Discrete Choice

Discrete Choice

Discrete Choice is a package for the fitting of a variety of models with categorical dependent variables. These models are particularly useful for researchers in the social, behavioral, and biomedical sciences, as well as economics, public choice, education, and marketing.

Output for these models includes full information maximum likelihood estimates with either standard and quasi-maximum likelihood inference. In addition, estimates of marginal effects are computed either as partials of the probabilities with respect to the means of the exogenous variables or optionally as the average partials of the probabilities with respect to the exogenous variables.

Models

Nested logit model

  • Is derived from the assumption that residuals have a generalized extreme value distribution and allows for a general pattern of dependence among the responses thus avoiding the IIA problem, i.e., the “independence of irrelevant alternatives.”

Conditional logit model

  • Includes both variables that are attributes of the responses as well as, optionally, exogenous variables that are properties of cases.

Multinomial logit model

  • Qualitative responses are each modeled with a separate set of regression coefficients

Adjacent category multinomial logit model

  • The log-odds of one category versus the next higher category is linear in the cutpoints and explanatory variables

Stereotype multinomial logit model

  • The coefficients of the regression in each category are linear functions of a reference regression

Poisson regression, left or right truncated, left or right censored, or zero-inflated models

  • Estimates model with Poisson distributed dependent variable. This includes censored models – the dependent variable is not observed but independent variables are available – and truncated models where not even the independent variables are observed. Also, a zero-inflated Poisson model can be estimated where the probability of the zero category is a mixture of a Poisson consistent probability and an excess probability. The mixture coefficient can be a function of independent variables.

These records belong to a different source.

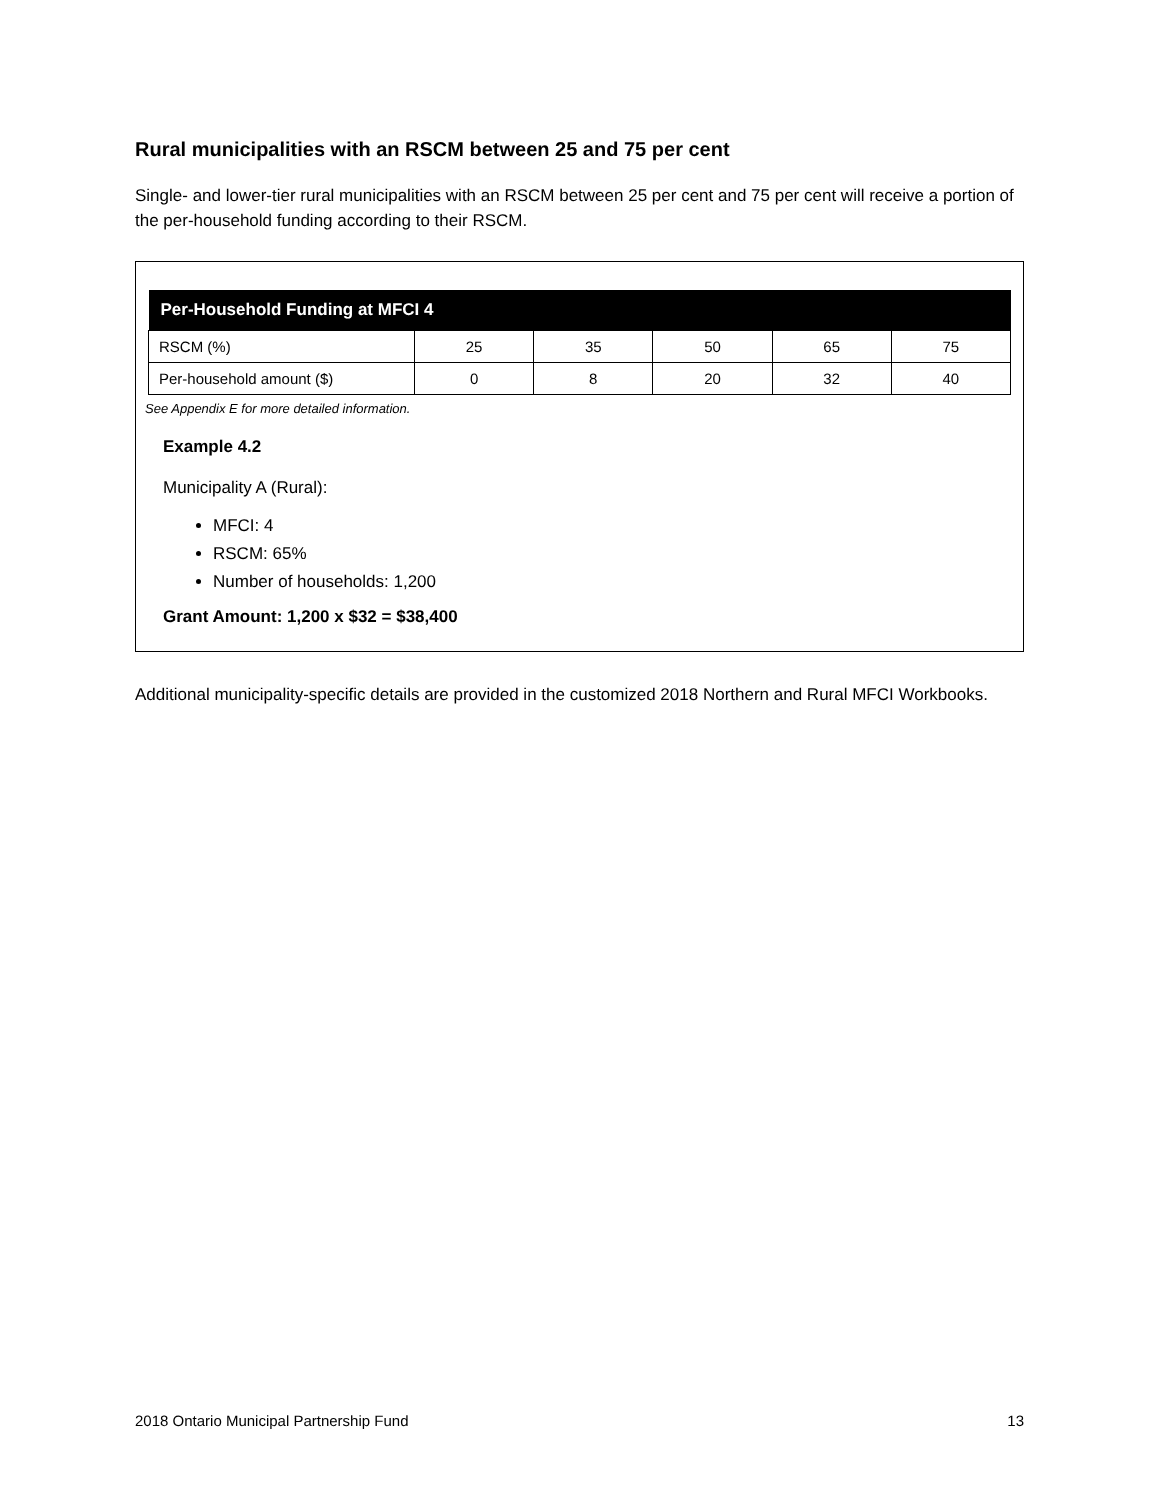Rural municipalities with an RSCM between 25 and 75 per cent
Single- and lower-tier rural municipalities with an RSCM between 25 per cent and 75 per cent will receive a portion of the per-household funding according to their RSCM.
| Per-Household Funding at MFCI 4 | | | | | |
| --- | --- | --- | --- | --- | --- |
| RSCM (%) | 25 | 35 | 50 | 65 | 75 |
| Per-household amount ($) | 0 | 8 | 20 | 32 | 40 |
See Appendix E for more detailed information.
Example 4.2
Municipality A (Rural):
MFCI: 4
RSCM: 65%
Number of households: 1,200
Grant Amount: 1,200 x $32 = $38,400
Additional municipality-specific details are provided in the customized 2018 Northern and Rural MFCI Workbooks.
2018 Ontario Municipal Partnership Fund 13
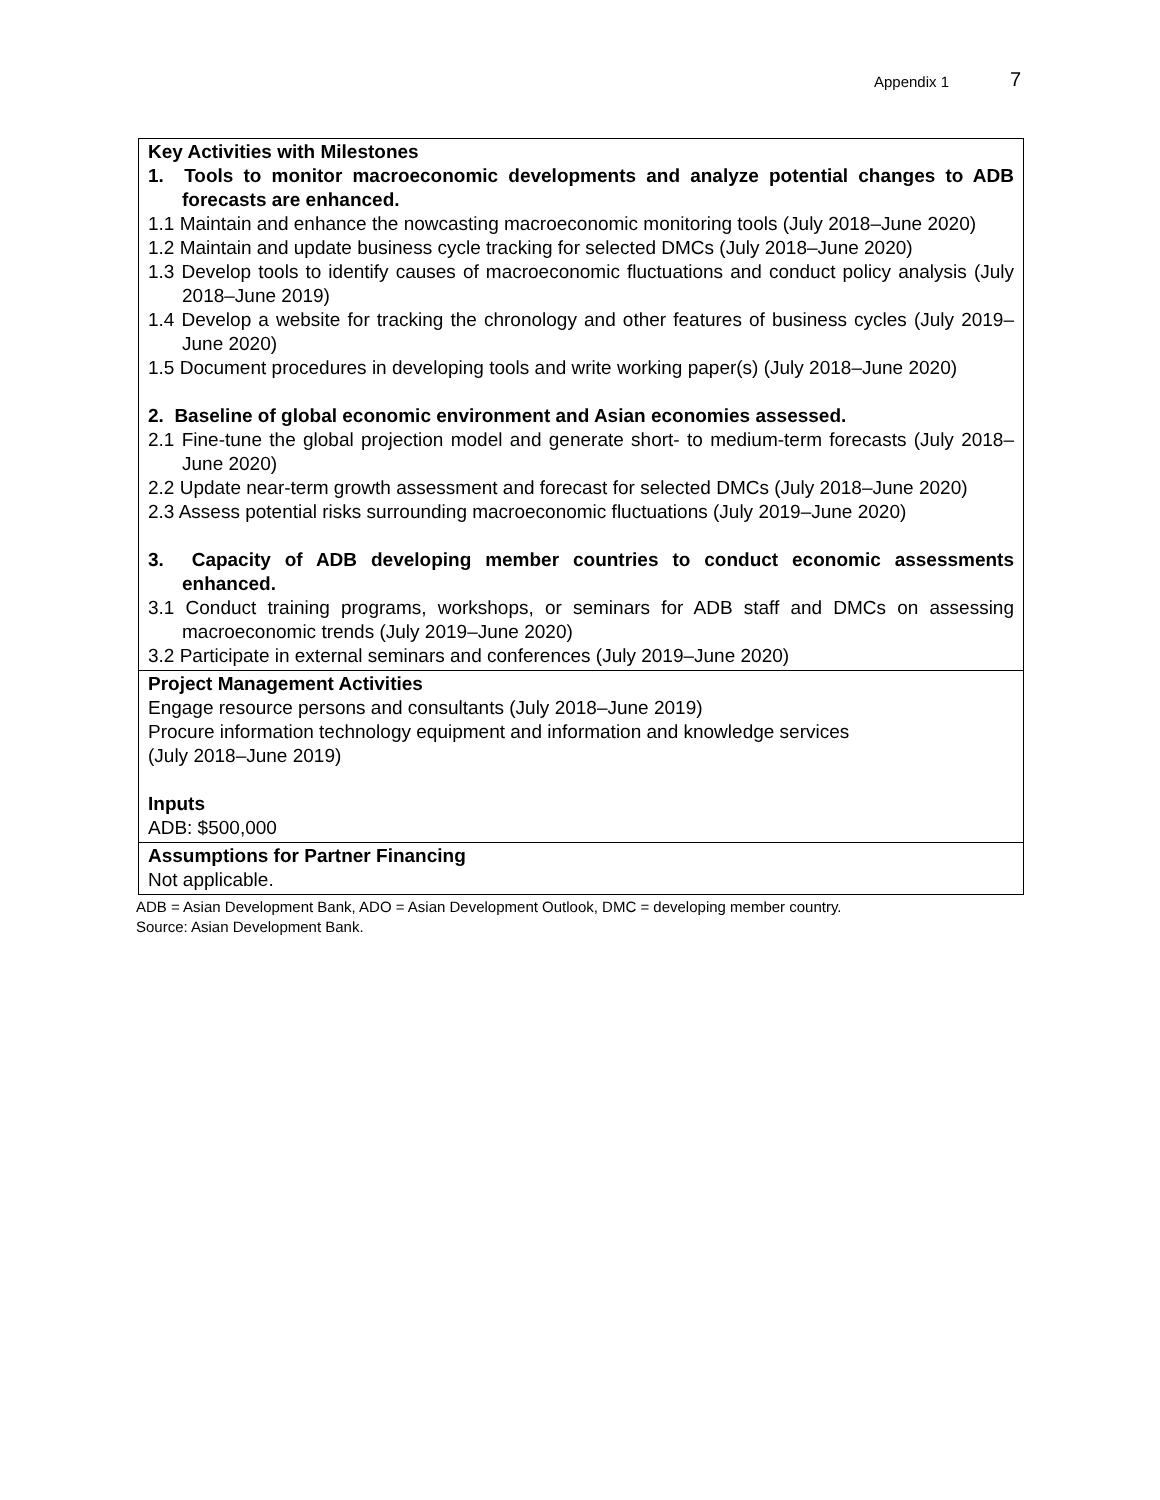Appendix 1 7
| Key Activities with Milestones 1. Tools to monitor macroeconomic developments and analyze potential changes to ADB forecasts are enhanced. 1.1 Maintain and enhance the nowcasting macroeconomic monitoring tools (July 2018–June 2020) 1.2 Maintain and update business cycle tracking for selected DMCs (July 2018–June 2020) 1.3 Develop tools to identify causes of macroeconomic fluctuations and conduct policy analysis (July 2018–June 2019) 1.4 Develop a website for tracking the chronology and other features of business cycles (July 2019–June 2020) 1.5 Document procedures in developing tools and write working paper(s) (July 2018–June 2020) 2. Baseline of global economic environment and Asian economies assessed. 2.1 Fine-tune the global projection model and generate short- to medium-term forecasts (July 2018–June 2020) 2.2 Update near-term growth assessment and forecast for selected DMCs (July 2018–June 2020) 2.3 Assess potential risks surrounding macroeconomic fluctuations (July 2019–June 2020) 3. Capacity of ADB developing member countries to conduct economic assessments enhanced. 3.1 Conduct training programs, workshops, or seminars for ADB staff and DMCs on assessing macroeconomic trends (July 2019–June 2020) 3.2 Participate in external seminars and conferences (July 2019–June 2020) |
| Project Management Activities Engage resource persons and consultants (July 2018–June 2019) Procure information technology equipment and information and knowledge services (July 2018–June 2019) Inputs ADB: $500,000 |
| Assumptions for Partner Financing Not applicable. |
ADB = Asian Development Bank, ADO = Asian Development Outlook, DMC = developing member country.
Source: Asian Development Bank.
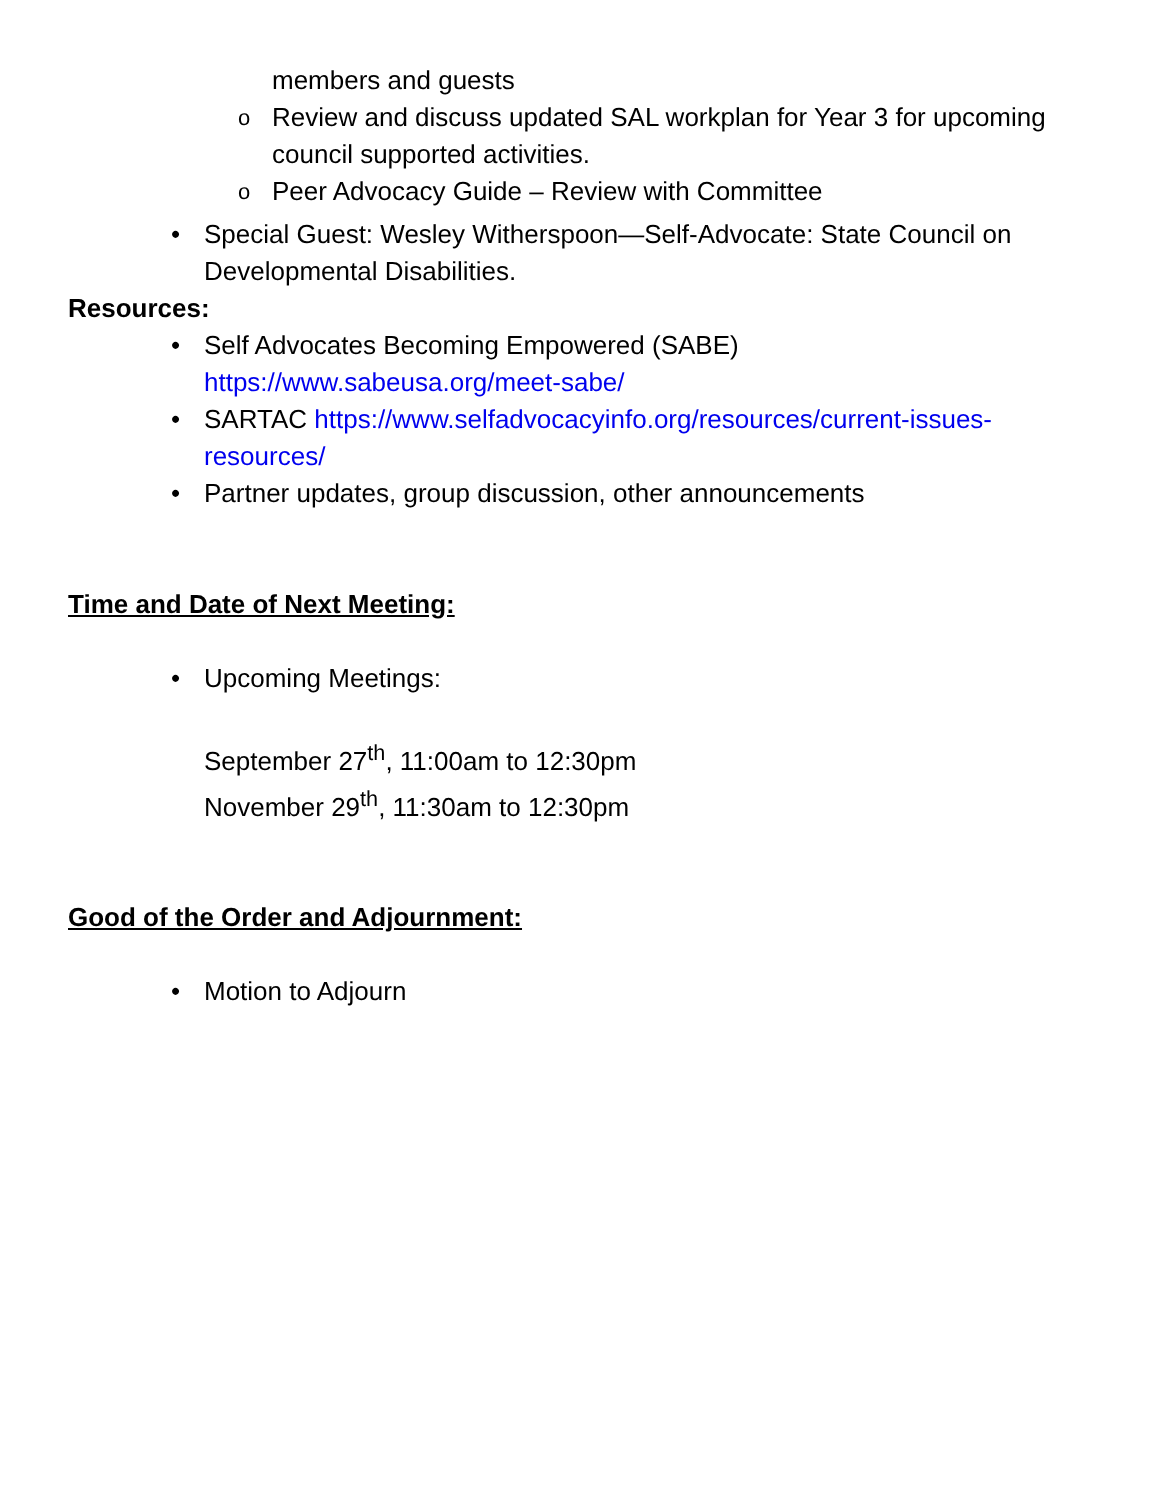members and guests
o Review and discuss updated SAL workplan for Year 3 for upcoming council supported activities.
o Peer Advocacy Guide – Review with Committee
• Special Guest: Wesley Witherspoon—Self-Advocate: State Council on Developmental Disabilities.
Resources:
• Self Advocates Becoming Empowered (SABE) https://www.sabeusa.org/meet-sabe/
• SARTAC https://www.selfadvocacyinfo.org/resources/current-issues-resources/
• Partner updates, group discussion, other announcements
Time and Date of Next Meeting:
• Upcoming Meetings:
September 27<sup>th</sup>, 11:00am to 12:30pm
November 29<sup>th</sup>, 11:30am to 12:30pm
Good of the Order and Adjournment:
• Motion to Adjourn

Negative binomial regression, left or right truncated, left or right censored, or zero-inflated models

  • Estimates model with negative binomial distributed dependent variable. This includes censored models – the dependent variable is not observed but independent variables are available – and truncated models where not even the independent variables are observed. Also, a zero-inflated negative binomial model can be estimated where the probability of the zero category is a mixture of a negative binomial consistent probability and an excess probability. The mixture coefficient can be a function of independent variables.

Logit, probit models

  • Estimates dichotomous dependent variable with either Normal or extreme value distributions

Ordered logit, probit models

  • Estimates model with an ordered qualitative dependent variable with Normal or extreme value distributions

Platform: Windows, Mac, and Linux.

Requirements: GAUSS/GAUSS Light version 8.0 or higher.